Toward the close of 1633 Wallenstein initiated a peace movement
among leading circles of the imperial armies. Removed from
his command by Ferdinand on suspicion of treason, Wallenstein
then entered into peace negotiations with the Protestant leaders.
His attempts to end the War aroused the enmity of his own
officers, and on February 25, 1634, he was assassinated. The
imperial armies inflicted a devastating defeat on Duke Bernhard
at Nördlingen, Germany, on September 6, 1634. Dismayed
by this catastrophe, the leaders of the Protestant coalition
swiftly abandoned the struggle. The Peace of Prague (1635),
which formally ended the third phase of the war, provided
for certain concessions to the Saxon Lutherans, particularly
basic modifications of the Edict of Restitution.
French Phase
In its final phase, the war became an imperialist conflict
for hegemony in western Europe between the Habsburgs and France,
which was still under the leadership of Richelieu. Religious
issues were not significant in the final phase, which opened
in May 1635, with France declaring war against Spain, the
chief Habsburg dominion aside from Austria. France, which
was allied with Sweden and various German Protestant leaders,
including Duke Bernhard, was able to quickly overcome serious
difficulties that developed during the first stage of the
fighting. The Swedish general Johan Banér defeated
a combined force of Saxons and Austrians at Wittstock, Germany,
on October 4, 1636, materially damaging the Habsburg position
in Germany. In 1636, Spanish invasions of French territory
were repelled. The Habsburg position in Germany was further
damaged by a defeat inflicted by Duke Bernhard at Rheinfelden,
Germany, on March 2, 1638. After these setbacks the imperial
armies were forced to surrender their European strongholds
one after another. Between 1642 and 1645 the Swedish general
Lennart Torstensson scored numerous triumphs, overrunning
Denmark, which had become allied with the empire, and ravaging
large sections of western Germany and Austria. In the west,
the French, under generals Henri de La Tour d'Auvergne, vicomte
de Turenne, and Louis II, prince de Condé, were also
generally successful. Condé routed a Spanish army at
Rocroi, France, on May 18, 1643. During the following November
the French suffered a severe defeat at Tuttlingen, Germany,
but thereafter the Habsburgs were not successful in the war,
except in some minor battles.

Stored records:

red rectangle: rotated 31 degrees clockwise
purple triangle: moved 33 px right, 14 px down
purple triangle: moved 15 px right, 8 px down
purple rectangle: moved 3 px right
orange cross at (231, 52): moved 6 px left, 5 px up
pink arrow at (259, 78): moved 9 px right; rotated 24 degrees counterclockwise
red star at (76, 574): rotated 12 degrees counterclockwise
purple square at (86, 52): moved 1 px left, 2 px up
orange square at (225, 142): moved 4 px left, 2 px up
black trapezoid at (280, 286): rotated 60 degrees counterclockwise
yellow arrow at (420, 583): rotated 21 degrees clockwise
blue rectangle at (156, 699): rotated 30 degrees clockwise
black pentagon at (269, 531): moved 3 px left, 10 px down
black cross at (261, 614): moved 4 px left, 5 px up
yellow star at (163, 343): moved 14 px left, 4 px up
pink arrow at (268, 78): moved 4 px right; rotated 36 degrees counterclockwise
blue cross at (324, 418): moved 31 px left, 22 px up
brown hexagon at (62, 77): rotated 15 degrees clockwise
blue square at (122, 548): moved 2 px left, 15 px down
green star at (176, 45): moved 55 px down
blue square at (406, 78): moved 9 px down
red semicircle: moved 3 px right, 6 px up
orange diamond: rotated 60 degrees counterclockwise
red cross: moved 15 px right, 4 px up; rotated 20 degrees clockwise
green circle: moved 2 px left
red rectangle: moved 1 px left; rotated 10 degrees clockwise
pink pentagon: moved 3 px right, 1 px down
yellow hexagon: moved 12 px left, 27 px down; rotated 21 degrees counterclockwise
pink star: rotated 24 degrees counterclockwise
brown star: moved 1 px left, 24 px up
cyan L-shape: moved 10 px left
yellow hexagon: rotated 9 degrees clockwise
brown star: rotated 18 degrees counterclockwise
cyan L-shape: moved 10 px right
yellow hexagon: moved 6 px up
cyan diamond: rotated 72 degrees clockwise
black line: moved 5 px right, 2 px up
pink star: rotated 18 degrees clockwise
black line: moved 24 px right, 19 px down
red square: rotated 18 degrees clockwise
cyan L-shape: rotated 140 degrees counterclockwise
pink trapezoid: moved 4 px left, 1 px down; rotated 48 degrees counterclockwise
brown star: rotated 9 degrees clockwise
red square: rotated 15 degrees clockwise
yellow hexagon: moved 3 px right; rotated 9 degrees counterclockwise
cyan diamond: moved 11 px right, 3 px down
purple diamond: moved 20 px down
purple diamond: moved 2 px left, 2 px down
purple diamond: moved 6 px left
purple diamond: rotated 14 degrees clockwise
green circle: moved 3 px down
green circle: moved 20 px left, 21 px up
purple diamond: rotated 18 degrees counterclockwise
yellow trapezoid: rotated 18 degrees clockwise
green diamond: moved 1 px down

## Prompt 1
Answer these questions from the war history passage:
(a) On what date was Wallenstein assassinated?
(b) Against which country did France declare war in May 1635?
(c) Where did Condé rout a Spanish army on May 18, 1643?
## Prompt 2
Resume the war history passage on the French phase, carrying it on from its last sentence.

## Task answer 1
(a) February 25, 1634
(b) Spain
(c) Rocroi, France

## Task answer 2
The combined armies of Condé and Turenne badly mauled
a Bavarian army at Freiburg im Breisgau, Germany, in August
1644. On August 3, 1645, the French commanders defeated an
Austro-Bavarian army near Nördlingen. Representatives
of the empire and the anti-Habsburg coalition began peace
discussions at Münster, Germany, and Osnabrück in
1645, but the negotiations, primarily a concession to the
war-weary peoples of western Europe, remained fruitless for
a protracted period. After central Bavaria was invaded, however,
Maximilian I of Bavaria concluded, on March 14, 1647, the
Truce of Ulm, with Sweden and France.
Despite these and other reverses, Holy Roman Emperor Ferdinand
III refused to capitulate. Desultory fighting continued in
Germany, Luxembourg, the Low Countries, Italy, and Spain throughout
the remainder of 1647. In the fall of 1647 Maximilian I reentered
the war on the side of the empire. Another army of Bavarians
and Austrians was defeated in May 1648. This defeat, as well
as the Swedish siege of Prague, the French and Swedish siege
of Munich, and an important French victory (August 20) at
Lens, France, forced Ferdinand, also confronted with the threat
of an assault on Vienna, to agree to the peace conditions
of the victors.
Peace of Westphalia
The Peace of Westphalia, signed at Münster on October
24, 1648, fundamentally influenced the subsequent history
of Europe. In addition to establishing Switzerland and the
Dutch Republic (the Netherlands) as independent states, the
treaty gravely weakened the Holy Roman Empire and the Habsburgs,
ensured the emergence of France as the chief power on the
Continent, and disastrously retarded the political unification
of Germany. See WESTPHALIA, PEACE OF.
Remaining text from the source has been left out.